--- TEXT BLOCK ---

Since the turn of this millennium, the Great Recession and the COVID-19 pandemic have catastrophically disrupted global production, trade, and investment systems. Governments and central banks across the world responded to these crises through a diverse set of fiscal and monetary prescriptions aimed at stabilising employment, inflation, demand, and growth. Deferment of tax collection and debt obligations, direct and indirect fiscal stimulus, financial bailouts, credit expansion, and unconventional ‘quantitative easing’ are some of the measures employed during these episodes.
As the macroeconomic consequences of unabated bailouts, stimulus, and expansion played out, four major precarities emerged. First, wealth and income inequality around the world has been severely exacerbated during this period.[i] The second challenging condition is that the trade-off between prices and employment reflected in the Phillips Curve is either flattening or worsening, leading to stagflationary conditions.[ii] Third, the trade-off between price stability on the one hand and interest rates, stimulus, and monetary expansion on the other is becoming unsustainable in the long run due to the uncoupling of growth and productivity.[iii] Finally, there is the mounting public and private debt situation that needs to be addressed.[iv]
The fiscal and monetary domains are conventionally assumed to be discrete. The normative justification for the distribution of decision-making powers is located within the political discourse on separation of powers and accountability through a system of checks and balances.[v] This may be due to the limits of the knowledge and information possessed by any one decision-maker, as well as the moral hazard of unilateralism and state capture by special interest factions. As per this constructed division, it has been assumed that public revenue and spending are within the fiscal domain, except for the lending role played by central banks.[vi] However, the measures adopted since the Great Recession reflect a reinterpretation of public finance and the consolidation of monetary and fiscal functions. After decades of monetary autonomy, the need for fiscal and monetary coordination has become prominent since 2008. This coordination has proven challenging due to macroeconomic dogma and a lack of clarity about the real constraints of a fiat currency. In this part of the series, we first examine the separation between monetary and fiscal domains and then the moral hazards and limitations of central banks and fiscal authorities and how these affect money creation and public revenue/ spending.

--- GIVEN INFORMATION ---

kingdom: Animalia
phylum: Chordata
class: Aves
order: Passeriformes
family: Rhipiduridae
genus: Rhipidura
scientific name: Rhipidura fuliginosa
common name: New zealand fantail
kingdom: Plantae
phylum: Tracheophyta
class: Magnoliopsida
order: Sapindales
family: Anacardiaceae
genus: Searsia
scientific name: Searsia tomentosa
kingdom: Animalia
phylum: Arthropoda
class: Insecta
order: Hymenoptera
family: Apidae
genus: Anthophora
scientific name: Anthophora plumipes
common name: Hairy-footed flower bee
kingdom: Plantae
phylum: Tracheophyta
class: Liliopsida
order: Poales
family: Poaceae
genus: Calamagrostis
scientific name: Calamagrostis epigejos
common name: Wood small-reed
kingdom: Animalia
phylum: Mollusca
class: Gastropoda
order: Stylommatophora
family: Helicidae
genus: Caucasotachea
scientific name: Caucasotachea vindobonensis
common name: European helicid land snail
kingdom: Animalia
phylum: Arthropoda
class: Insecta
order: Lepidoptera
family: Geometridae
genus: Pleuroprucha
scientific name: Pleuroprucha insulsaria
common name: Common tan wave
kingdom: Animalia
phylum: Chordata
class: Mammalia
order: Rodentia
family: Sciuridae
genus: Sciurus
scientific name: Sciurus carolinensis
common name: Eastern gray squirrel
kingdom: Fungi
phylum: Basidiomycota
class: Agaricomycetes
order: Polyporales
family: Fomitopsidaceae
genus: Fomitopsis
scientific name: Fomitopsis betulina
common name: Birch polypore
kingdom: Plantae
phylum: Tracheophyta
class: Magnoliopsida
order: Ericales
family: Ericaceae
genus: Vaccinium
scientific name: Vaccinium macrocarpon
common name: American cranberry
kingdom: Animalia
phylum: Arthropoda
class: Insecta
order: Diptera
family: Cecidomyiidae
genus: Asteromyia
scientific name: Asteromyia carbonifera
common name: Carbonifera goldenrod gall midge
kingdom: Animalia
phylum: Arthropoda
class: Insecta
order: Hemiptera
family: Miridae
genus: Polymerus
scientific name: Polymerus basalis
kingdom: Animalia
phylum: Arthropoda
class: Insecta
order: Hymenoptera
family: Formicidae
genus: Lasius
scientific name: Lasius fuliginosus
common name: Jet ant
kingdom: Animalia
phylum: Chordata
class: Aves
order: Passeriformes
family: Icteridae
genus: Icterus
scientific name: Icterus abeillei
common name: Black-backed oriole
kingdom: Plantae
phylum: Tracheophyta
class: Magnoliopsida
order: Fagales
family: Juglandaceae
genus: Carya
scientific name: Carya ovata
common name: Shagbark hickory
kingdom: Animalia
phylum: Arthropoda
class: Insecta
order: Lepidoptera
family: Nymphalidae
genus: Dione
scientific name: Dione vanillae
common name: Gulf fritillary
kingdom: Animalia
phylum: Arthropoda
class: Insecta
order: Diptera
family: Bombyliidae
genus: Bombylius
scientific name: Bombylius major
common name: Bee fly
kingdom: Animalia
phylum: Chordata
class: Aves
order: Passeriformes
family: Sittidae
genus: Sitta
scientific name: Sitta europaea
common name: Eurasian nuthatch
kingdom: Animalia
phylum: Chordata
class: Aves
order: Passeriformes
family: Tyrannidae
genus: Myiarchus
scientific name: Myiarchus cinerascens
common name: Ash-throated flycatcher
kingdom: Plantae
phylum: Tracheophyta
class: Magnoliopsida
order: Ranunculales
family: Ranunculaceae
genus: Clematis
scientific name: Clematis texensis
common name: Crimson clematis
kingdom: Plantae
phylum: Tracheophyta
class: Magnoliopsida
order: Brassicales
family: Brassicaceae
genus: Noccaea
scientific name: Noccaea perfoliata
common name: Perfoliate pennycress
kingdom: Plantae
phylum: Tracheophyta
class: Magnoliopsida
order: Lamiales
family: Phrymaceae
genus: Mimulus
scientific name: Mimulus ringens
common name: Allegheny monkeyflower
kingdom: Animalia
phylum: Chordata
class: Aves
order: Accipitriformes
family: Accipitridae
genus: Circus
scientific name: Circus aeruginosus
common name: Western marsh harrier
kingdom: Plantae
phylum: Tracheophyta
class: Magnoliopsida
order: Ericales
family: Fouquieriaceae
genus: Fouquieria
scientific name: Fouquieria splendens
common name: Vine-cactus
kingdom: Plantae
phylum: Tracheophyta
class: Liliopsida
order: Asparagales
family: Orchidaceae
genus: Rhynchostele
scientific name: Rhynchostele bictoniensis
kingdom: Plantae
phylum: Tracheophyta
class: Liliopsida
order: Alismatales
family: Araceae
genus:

---

▶ **WORK ITEM A**: Decide whether each statement agrees with the text on fiscal and monetary policy, answering yes or no and quoting the deciding words: (i) Wealth and income inequality grew worse during this period. (ii) The need for fiscal and monetary coordination became prominent in 2020. (iii) Public revenue and spending have conventionally been assumed to belong to the monetary domain.
▶ **WORK ITEM B**: Copy the stretch of the text on fiscal and monetary policy from "Since the turn" through "during these episodes.".
The records have no connection to the text on fiscal and monetary policy.

▶ **TASK SOLUTION A**:
(i) Yes: "wealth and income inequality around the world has been severely exacerbated during this period"
(ii) No: "the need for fiscal and monetary coordination has become prominent since 2008"
(iii) No: "it has been assumed that public revenue and spending are within the fiscal domain"

▶ **TASK SOLUTION B**:
Since the turn of this millennium, the Great Recession and the COVID-19 pandemic have catastrophically disrupted global production, trade, and investment systems. Governments and central banks across the world responded to these crises through a diverse set of fiscal and monetary prescriptions aimed at stabilising employment, inflation, demand, and growth. Deferment of tax collection and debt obligations, direct and indirect fiscal stimulus, financial bailouts, credit expansion, and unconventional ‘quantitative easing’ are some of the measures employed during these episodes.